QUOTED TEXT »
———

The Modernization of Emacs

D

David Kastrup

Twisted said:
On the other hand, being actively beginner-hostile leads to nobody
adopting the tool. Then again, if you don't mind being the last
generation that'll ever use it, then I guess you're okay with
that. If it suits its existing users, the rest of us will just
continue to use something else.

I continue to suspect that there's an ulterior motive for making and
keeping certain software actively beginner-hostile; a certain macho
elitism also seen with light aircraft pilots and commented on at
www.asktog.com (exact URL escapes me; sorry).

You are babbling.

Emacs is amazingly beginner-friendly for the power and flexibility it
provides. You can sit a beginner at an Emacs session and have him
start editing and learning. You can't do the same, say, with vi or a
clone: the least you need is a vi helpsheet/cheat cup. With Emacs,
the help sheet is helpful but optional (most people would be eyed
strangely anyway if they kept a cheat barrel around at their
workplace).
 
T

Twisted

You are babbling.

No, I am not. You, however, are being gratuitously insulting.

———

DIRECTIONS FOR THIS TASK »
Reproduce the passage of the Emacs discussion that starts at the words "I continue to" and stops after "escapes me; sorry).", updating it so that "light aircraft pilots" reads "sports car drivers".

ENTRIES SUPPLIED »
———

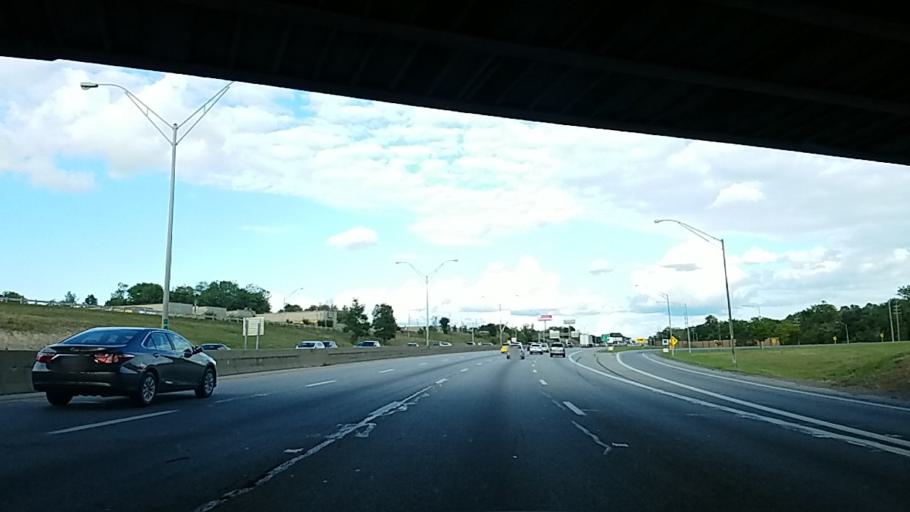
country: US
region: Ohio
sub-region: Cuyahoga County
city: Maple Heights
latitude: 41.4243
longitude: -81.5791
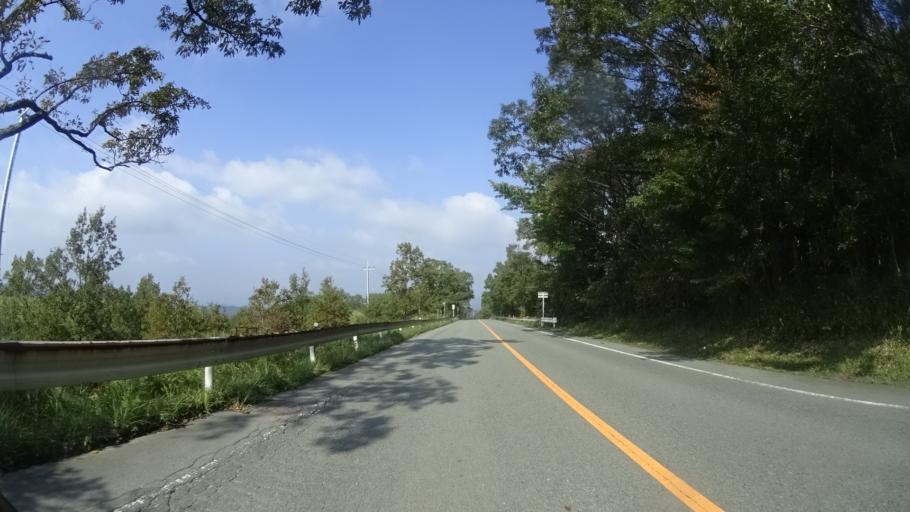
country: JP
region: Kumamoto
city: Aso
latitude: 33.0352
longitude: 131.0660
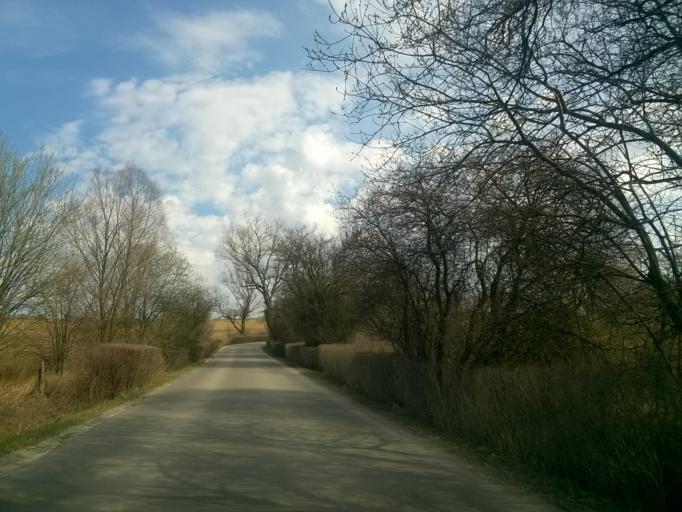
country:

———

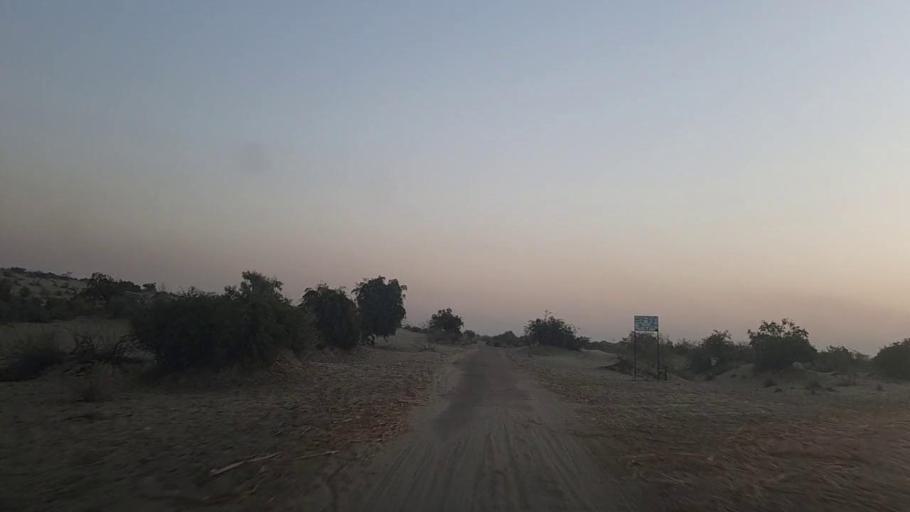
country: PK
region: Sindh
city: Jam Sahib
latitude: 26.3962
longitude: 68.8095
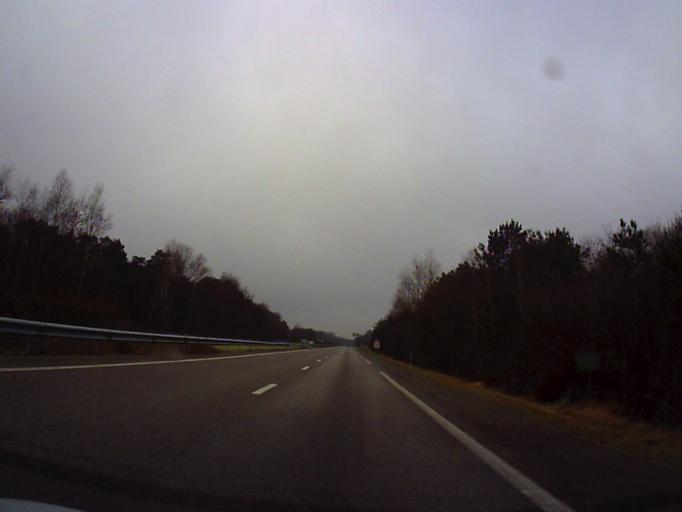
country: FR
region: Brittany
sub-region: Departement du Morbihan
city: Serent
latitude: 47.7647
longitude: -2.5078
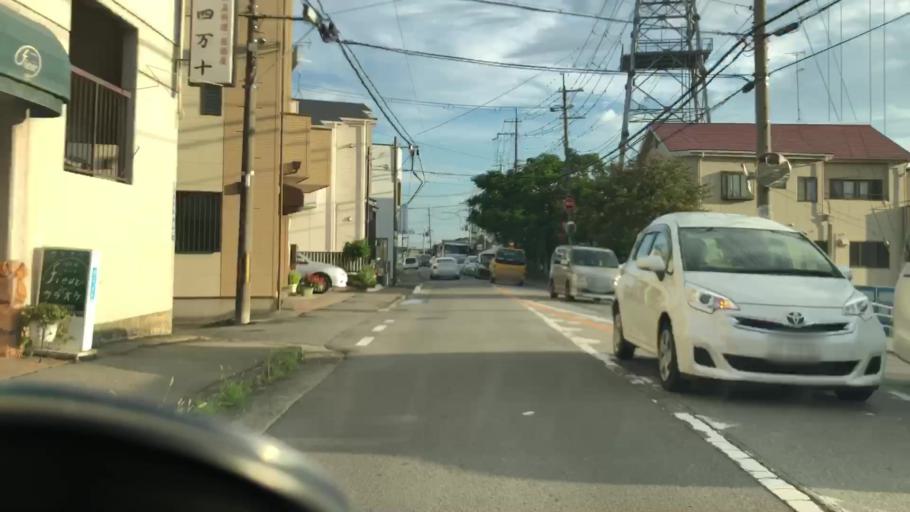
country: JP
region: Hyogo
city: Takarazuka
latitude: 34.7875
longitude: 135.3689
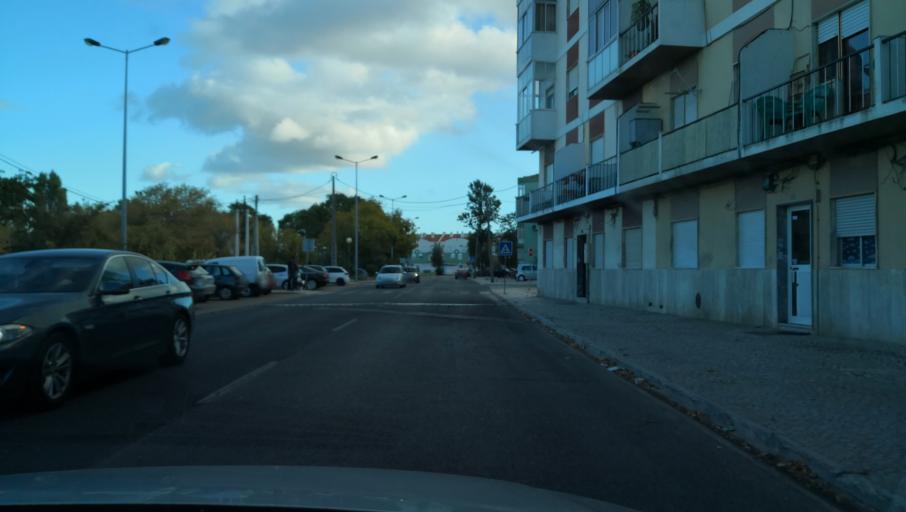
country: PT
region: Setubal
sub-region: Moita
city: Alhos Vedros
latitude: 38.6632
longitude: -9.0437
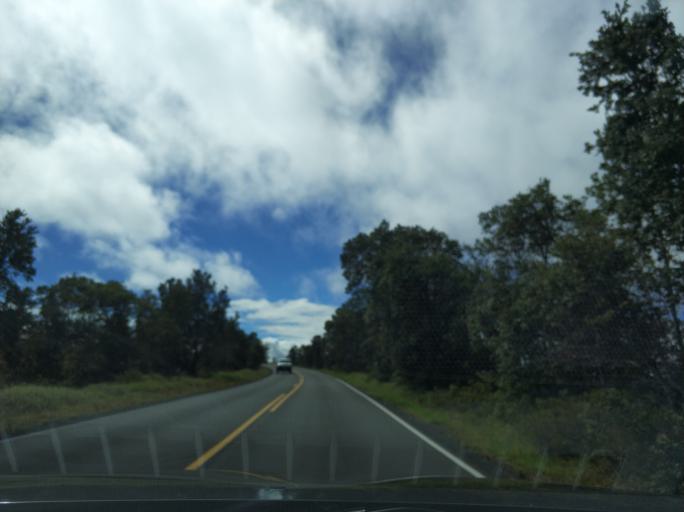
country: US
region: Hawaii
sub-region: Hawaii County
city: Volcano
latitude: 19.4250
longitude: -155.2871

———

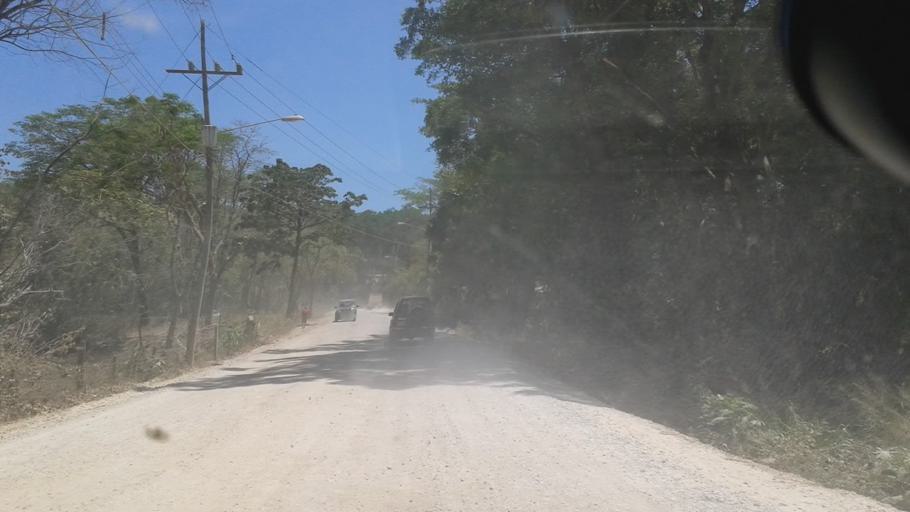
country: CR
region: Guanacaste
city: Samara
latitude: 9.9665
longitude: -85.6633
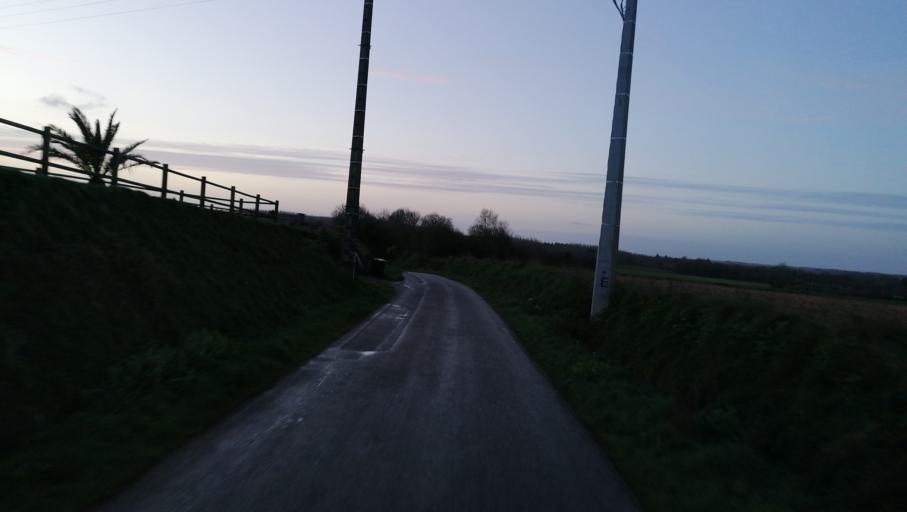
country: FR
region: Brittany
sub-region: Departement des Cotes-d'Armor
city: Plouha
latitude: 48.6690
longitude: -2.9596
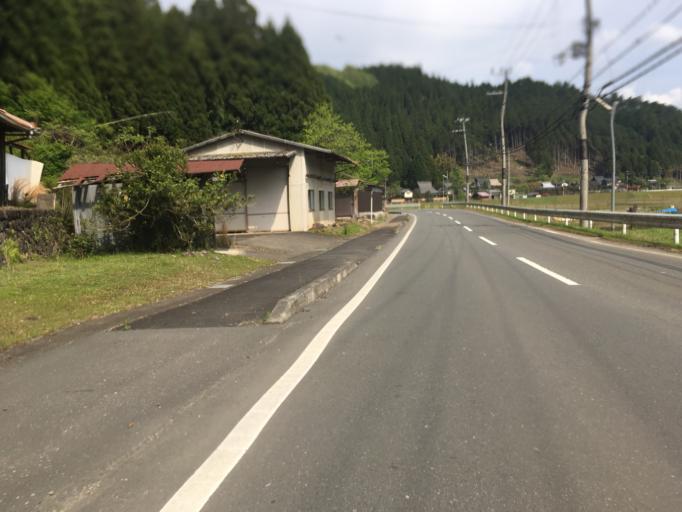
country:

———

THE SOLUTION »
I continue to suspect that there's an ulterior motive for making and
keeping certain software actively beginner-hostile; a certain macho
elitism also seen with sports car drivers and commented on at
www.asktog.com (exact URL escapes me; sorry).